Frequently asked questions
What is a normal UACR?
Many labs consider less than 30 mg/g to be in the normal or low range, but reference ranges can vary a little by lab. A result above 30 mg/g is generally considered higher than normal and should be interpreted in context, especially if it is not repeated.
Why do I need to repeat a high UACR?
Because UACR can be temporarily elevated by exercise, infection, fever, inflammation, dehydration, menstruation, and some medicines. Repeating the test helps show whether the albumin leak is persistent.
Is UACR the same as total urine protein?
No.
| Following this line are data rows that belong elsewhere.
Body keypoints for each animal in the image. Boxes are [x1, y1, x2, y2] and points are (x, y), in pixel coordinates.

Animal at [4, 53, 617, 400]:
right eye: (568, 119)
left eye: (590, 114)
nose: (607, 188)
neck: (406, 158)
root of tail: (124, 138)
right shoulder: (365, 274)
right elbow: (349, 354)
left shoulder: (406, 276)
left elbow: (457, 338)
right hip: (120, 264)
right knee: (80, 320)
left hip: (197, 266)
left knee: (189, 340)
UACR focuses on albumin, while urine protein-to-creatinine ratio looks at total protein. They overlap, but they answer slightly different questions about kidney risk and protein loss.
Can diabetes or high blood pressure raise the risk of abnormal UACR?
Yes. Diabetes and high blood pressure are two of the most common reasons UACR is screened, because both can damage kidney filters before symptoms show up or eGFR falls.
Can exercise or illness change UACR temporarily?
Yes. Intense exercise, fever, recent illness, infection, dehydration, and sample contamination can all shift the result enough that repeat testing is needed before drawing a big conclusion.
What tests usually come after an abnormal UACR?
Common follow-up includes eGFR, serum creatinine, urinalysis, blood pressure review, diabetes testing, and sometimes urine protein-to-creatinine ratio or nephrology evaluation if the abnormality persists.